═════ AVAILABLE RECORDS ═════

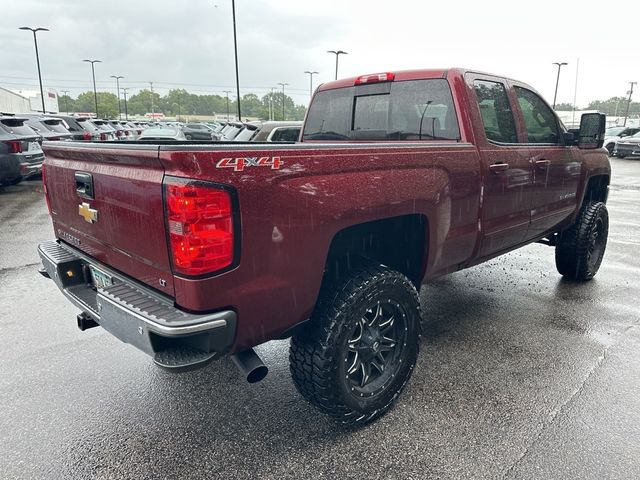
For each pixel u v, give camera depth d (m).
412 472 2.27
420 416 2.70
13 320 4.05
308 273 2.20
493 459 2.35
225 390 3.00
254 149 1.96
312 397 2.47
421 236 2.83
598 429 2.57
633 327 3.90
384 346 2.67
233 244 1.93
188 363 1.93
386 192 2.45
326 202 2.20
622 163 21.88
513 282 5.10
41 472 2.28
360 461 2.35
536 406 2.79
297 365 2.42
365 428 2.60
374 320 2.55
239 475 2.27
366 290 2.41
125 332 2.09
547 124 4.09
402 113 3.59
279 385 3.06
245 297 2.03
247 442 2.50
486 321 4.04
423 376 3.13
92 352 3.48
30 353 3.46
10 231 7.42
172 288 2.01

═════
═════ AVAILABLE RECORDS ═════

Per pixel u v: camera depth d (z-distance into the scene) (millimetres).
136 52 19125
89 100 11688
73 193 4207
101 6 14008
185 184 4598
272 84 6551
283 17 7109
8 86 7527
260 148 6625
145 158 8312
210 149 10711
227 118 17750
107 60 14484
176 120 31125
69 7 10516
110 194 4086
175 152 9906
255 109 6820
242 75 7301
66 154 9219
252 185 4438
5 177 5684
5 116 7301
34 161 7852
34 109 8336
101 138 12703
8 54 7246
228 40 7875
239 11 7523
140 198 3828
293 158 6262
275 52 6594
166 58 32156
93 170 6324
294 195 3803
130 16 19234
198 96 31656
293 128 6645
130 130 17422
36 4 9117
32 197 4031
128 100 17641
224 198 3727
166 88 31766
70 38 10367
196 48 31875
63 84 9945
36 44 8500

═════
═════ AVAILABLE RECORDS ═════

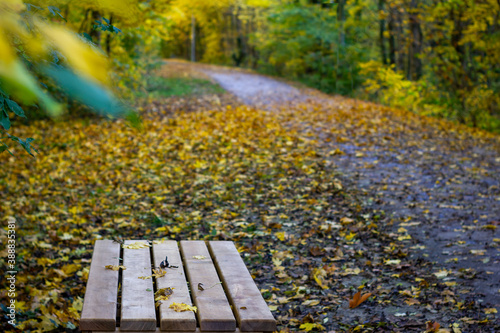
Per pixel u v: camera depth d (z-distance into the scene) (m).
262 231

═════

**ACTION ITEM**
Out of the data above, transcribe exactly and only the lines starting with the line that has "312 397 2.47" and going on through the line that has "245 297 2.03", both included.

**REPLY**
312 397 2.47
421 236 2.83
598 429 2.57
633 327 3.90
384 346 2.67
233 244 1.93
188 363 1.93
386 192 2.45
326 202 2.20
622 163 21.88
513 282 5.10
41 472 2.28
360 461 2.35
536 406 2.79
297 365 2.42
365 428 2.60
374 320 2.55
239 475 2.27
366 290 2.41
125 332 2.09
547 124 4.09
402 113 3.59
279 385 3.06
245 297 2.03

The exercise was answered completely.